** Problem statement **
Please transcribe the listing below with every word intact.

╭──

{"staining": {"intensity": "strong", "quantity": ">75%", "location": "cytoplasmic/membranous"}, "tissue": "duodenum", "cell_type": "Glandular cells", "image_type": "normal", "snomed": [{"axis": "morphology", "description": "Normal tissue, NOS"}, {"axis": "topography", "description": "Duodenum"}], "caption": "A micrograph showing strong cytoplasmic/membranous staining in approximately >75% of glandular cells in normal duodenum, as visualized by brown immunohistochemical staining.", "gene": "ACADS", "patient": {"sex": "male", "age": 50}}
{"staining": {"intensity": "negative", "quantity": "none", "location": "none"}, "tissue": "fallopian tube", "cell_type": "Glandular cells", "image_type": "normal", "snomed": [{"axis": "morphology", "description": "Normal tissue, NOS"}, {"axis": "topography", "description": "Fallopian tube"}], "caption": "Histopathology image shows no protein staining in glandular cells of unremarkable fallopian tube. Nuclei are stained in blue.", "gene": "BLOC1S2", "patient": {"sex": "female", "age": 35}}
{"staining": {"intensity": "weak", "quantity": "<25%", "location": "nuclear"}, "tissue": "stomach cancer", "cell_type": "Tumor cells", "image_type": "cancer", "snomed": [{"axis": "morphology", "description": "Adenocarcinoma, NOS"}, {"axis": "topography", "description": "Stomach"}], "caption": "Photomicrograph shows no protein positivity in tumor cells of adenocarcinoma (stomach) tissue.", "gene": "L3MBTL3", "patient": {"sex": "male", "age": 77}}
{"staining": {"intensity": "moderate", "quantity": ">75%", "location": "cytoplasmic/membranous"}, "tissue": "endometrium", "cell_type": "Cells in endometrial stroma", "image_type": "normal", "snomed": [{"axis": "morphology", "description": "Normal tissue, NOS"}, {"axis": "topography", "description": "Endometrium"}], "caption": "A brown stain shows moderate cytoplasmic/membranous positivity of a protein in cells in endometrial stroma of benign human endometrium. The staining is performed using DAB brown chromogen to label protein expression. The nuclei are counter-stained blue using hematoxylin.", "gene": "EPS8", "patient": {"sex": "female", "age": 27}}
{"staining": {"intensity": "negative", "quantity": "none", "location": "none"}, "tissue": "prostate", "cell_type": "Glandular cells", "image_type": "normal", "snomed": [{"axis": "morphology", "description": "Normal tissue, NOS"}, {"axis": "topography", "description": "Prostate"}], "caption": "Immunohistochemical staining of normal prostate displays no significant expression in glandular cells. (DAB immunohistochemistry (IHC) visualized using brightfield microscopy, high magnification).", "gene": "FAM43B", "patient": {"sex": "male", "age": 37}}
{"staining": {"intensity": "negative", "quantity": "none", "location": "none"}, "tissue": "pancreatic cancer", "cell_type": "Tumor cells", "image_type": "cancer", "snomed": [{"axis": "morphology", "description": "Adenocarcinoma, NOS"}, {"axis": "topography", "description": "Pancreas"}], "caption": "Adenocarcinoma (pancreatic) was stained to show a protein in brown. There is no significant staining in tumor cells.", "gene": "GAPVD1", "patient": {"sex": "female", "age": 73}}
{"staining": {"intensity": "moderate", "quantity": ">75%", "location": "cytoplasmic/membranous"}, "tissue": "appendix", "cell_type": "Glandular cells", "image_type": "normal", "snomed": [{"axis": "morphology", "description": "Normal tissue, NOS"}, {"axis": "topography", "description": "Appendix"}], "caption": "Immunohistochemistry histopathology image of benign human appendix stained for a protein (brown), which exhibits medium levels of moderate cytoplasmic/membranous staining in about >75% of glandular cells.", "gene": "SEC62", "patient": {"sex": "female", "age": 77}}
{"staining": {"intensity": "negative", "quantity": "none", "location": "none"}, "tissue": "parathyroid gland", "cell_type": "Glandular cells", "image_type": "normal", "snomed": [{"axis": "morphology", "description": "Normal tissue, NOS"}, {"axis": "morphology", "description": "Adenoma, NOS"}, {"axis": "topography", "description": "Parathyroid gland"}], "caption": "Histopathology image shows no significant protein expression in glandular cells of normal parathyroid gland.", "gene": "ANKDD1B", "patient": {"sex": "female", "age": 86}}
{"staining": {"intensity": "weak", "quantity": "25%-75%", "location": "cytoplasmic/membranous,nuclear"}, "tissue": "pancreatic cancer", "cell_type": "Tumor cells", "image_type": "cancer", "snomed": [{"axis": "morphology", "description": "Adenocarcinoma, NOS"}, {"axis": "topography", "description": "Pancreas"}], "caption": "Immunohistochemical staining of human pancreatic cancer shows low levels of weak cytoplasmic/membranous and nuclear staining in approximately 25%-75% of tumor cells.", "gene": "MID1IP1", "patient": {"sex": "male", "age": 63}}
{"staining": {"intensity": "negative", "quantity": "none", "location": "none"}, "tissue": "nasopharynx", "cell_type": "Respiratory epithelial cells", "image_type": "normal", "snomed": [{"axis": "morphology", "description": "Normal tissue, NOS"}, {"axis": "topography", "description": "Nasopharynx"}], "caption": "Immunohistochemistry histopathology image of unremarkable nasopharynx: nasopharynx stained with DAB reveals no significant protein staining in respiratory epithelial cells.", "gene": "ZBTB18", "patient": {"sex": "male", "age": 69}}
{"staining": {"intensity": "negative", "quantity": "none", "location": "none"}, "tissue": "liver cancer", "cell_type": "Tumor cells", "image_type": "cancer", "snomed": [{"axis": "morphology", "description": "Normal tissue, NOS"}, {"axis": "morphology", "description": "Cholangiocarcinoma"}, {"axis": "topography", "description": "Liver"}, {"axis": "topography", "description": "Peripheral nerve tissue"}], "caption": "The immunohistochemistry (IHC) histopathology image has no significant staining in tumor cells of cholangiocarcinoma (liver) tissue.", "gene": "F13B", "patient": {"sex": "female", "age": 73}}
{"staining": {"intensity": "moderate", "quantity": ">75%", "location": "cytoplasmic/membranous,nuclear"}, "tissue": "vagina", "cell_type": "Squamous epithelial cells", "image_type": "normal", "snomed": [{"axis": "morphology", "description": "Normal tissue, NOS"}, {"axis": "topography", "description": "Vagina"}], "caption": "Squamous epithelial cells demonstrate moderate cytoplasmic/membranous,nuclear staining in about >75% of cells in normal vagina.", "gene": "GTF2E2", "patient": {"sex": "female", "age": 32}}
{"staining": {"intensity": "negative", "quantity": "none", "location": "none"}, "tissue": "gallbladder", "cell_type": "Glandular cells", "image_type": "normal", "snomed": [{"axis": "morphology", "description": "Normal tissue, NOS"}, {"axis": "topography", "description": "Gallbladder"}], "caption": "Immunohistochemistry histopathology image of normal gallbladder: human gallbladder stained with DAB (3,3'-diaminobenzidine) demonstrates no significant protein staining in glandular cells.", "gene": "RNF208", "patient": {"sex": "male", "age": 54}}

╰──

** Response **
{"staining": {"intensity": "strong", "quantity": ">75%", "location": "cytoplasmic/membranous"}, "tissue": "duodenum", "cell_type": "Glandular cells", "image_type": "normal", "snomed": [{"axis": "morphology", "description": "Normal tissue, NOS"}, {"axis": "topography", "description": "Duodenum"}], "caption": "A micrograph showing strong cytoplasmic/membranous staining in approximately >75% of glandular cells in normal duodenum, as visualized by brown immunohistochemical staining.", "gene": "ACADS", "patient": {"sex": "male", "age": 50}}
{"staining": {"intensity": "negative", "quantity": "none", "location": "none"}, "tissue": "fallopian tube", "cell_type": "Glandular cells", "image_type": "normal", "snomed": [{"axis": "morphology", "description": "Normal tissue, NOS"}, {"axis": "topography", "description": "Fallopian tube"}], "caption": "Histopathology image shows no protein staining in glandular cells of unremarkable fallopian tube. Nuclei are stained in blue.", "gene": "BLOC1S2", "patient": {"sex": "female", "age": 35}}
{"staining": {"intensity": "weak", "quantity": "<25%", "location": "nuclear"}, "tissue": "stomach cancer", "cell_type": "Tumor cells", "image_type": "cancer", "snomed": [{"axis": "morphology", "description": "Adenocarcinoma, NOS"}, {"axis": "topography", "description": "Stomach"}], "caption": "Photomicrograph shows no protein positivity in tumor cells of adenocarcinoma (stomach) tissue.", "gene": "L3MBTL3", "patient": {"sex": "male", "age": 77}}
{"staining": {"intensity": "moderate", "quantity": ">75%", "location": "cytoplasmic/membranous"}, "tissue": "endometrium", "cell_type": "Cells in endometrial stroma", "image_type": "normal", "snomed": [{"axis": "morphology", "description": "Normal tissue, NOS"}, {"axis": "topography", "description": "Endometrium"}], "caption": "A brown stain shows moderate cytoplasmic/membranous positivity of a protein in cells in endometrial stroma of benign human endometrium. The staining is performed using DAB brown chromogen to label protein expression. The nuclei are counter-stained blue using hematoxylin.", "gene": "EPS8", "patient": {"sex": "female", "age": 27}}
{"staining": {"intensity": "negative", "quantity": "none", "location": "none"}, "tissue": "prostate", "cell_type": "Glandular cells", "image_type": "normal", "snomed": [{"axis": "morphology", "description": "Normal tissue, NOS"}, {"axis": "topography", "description": "Prostate"}], "caption": "Immunohistochemical staining of normal prostate displays no significant expression in glandular cells. (DAB immunohistochemistry (IHC) visualized using brightfield microscopy, high magnification).", "gene": "FAM43B", "patient": {"sex": "male", "age": 37}}
{"staining": {"intensity": "negative", "quantity": "none", "location": "none"}, "tissue": "pancreatic cancer", "cell_type": "Tumor cells", "image_type": "cancer", "snomed": [{"axis": "morphology", "description": "Adenocarcinoma, NOS"}, {"axis": "topography", "description": "Pancreas"}], "caption": "Adenocarcinoma (pancreatic) was stained to show a protein in brown. There is no significant staining in tumor cells.", "gene": "GAPVD1", "patient": {"sex": "female", "age": 73}}
{"staining": {"intensity": "moderate", "quantity": ">75%", "location": "cytoplasmic/membranous"}, "tissue": "appendix", "cell_type": "Glandular cells", "image_type": "normal", "snomed": [{"axis": "morphology", "description": "Normal tissue, NOS"}, {"axis": "topography", "description": "Appendix"}], "caption": "Immunohistochemistry histopathology image of benign human appendix stained for a protein (brown), which exhibits medium levels of moderate cytoplasmic/membranous staining in about >75% of glandular cells.", "gene": "SEC62", "patient": {"sex": "female", "age": 77}}
{"staining": {"intensity": "negative", "quantity": "none", "location": "none"}, "tissue": "parathyroid gland", "cell_type": "Glandular cells", "image_type": "normal", "snomed": [{"axis": "morphology", "description": "Normal tissue, NOS"}, {"axis": "morphology", "description": "Adenoma, NOS"}, {"axis": "topography", "description": "Parathyroid gland"}], "caption": "Histopathology image shows no significant protein expression in glandular cells of normal parathyroid gland.", "gene": "ANKDD1B", "patient": {"sex": "female", "age": 86}}
{"staining": {"intensity": "weak", "quantity": "25%-75%", "location": "cytoplasmic/membranous,nuclear"}, "tissue": "pancreatic cancer", "cell_type": "Tumor cells", "image_type": "cancer", "snomed": [{"axis": "morphology", "description": "Adenocarcinoma, NOS"}, {"axis": "topography", "description": "Pancreas"}], "caption": "Immunohistochemical staining of human pancreatic cancer shows low levels of weak cytoplasmic/membranous and nuclear staining in approximately 25%-75% of tumor cells.", "gene": "MID1IP1", "patient": {"sex": "male", "age": 63}}
{"staining": {"intensity": "negative", "quantity": "none", "location": "none"}, "tissue": "nasopharynx", "cell_type": "Respiratory epithelial cells", "image_type": "normal", "snomed": [{"axis": "morphology", "description": "Normal tissue, NOS"}, {"axis": "topography", "description": "Nasopharynx"}], "caption": "Immunohistochemistry histopathology image of unremarkable nasopharynx: nasopharynx stained with DAB reveals no significant protein staining in respiratory epithelial cells.", "gene": "ZBTB18", "patient": {"sex": "male", "age": 69}}
{"staining": {"intensity": "negative", "quantity": "none", "location": "none"}, "tissue": "liver cancer", "cell_type": "Tumor cells", "image_type": "cancer", "snomed": [{"axis": "morphology", "description": "Normal tissue, NOS"}, {"axis": "morphology", "description": "Cholangiocarcinoma"}, {"axis": "topography", "description": "Liver"}, {"axis": "topography", "description": "Peripheral nerve tissue"}], "caption": "The immunohistochemistry (IHC) histopathology image has no significant staining in tumor cells of cholangiocarcinoma (liver) tissue.", "gene": "F13B", "patient": {"sex": "female", "age": 73}}
{"staining": {"intensity": "moderate", "quantity": ">75%", "location": "cytoplasmic/membranous,nuclear"}, "tissue": "vagina", "cell_type": "Squamous epithelial cells", "image_type": "normal", "snomed": [{"axis": "morphology", "description": "Normal tissue, NOS"}, {"axis": "topography", "description": "Vagina"}], "caption": "Squamous epithelial cells demonstrate moderate cytoplasmic/membranous,nuclear staining in about >75% of cells in normal vagina.", "gene": "GTF2E2", "patient": {"sex": "female", "age": 32}}
{"staining": {"intensity": "negative", "quantity": "none", "location": "none"}, "tissue": "gallbladder", "cell_type": "Glandular cells", "image_type": "normal", "snomed": [{"axis": "morphology", "description": "Normal tissue, NOS"}, {"axis": "topography", "description": "Gallbladder"}], "caption": "Immunohistochemistry histopathology image of normal gallbladder: human gallbladder stained with DAB (3,3'-diaminobenzidine) demonstrates no significant protein staining in glandular cells.", "gene": "RNF208", "patient": {"sex": "male", "age": 54}}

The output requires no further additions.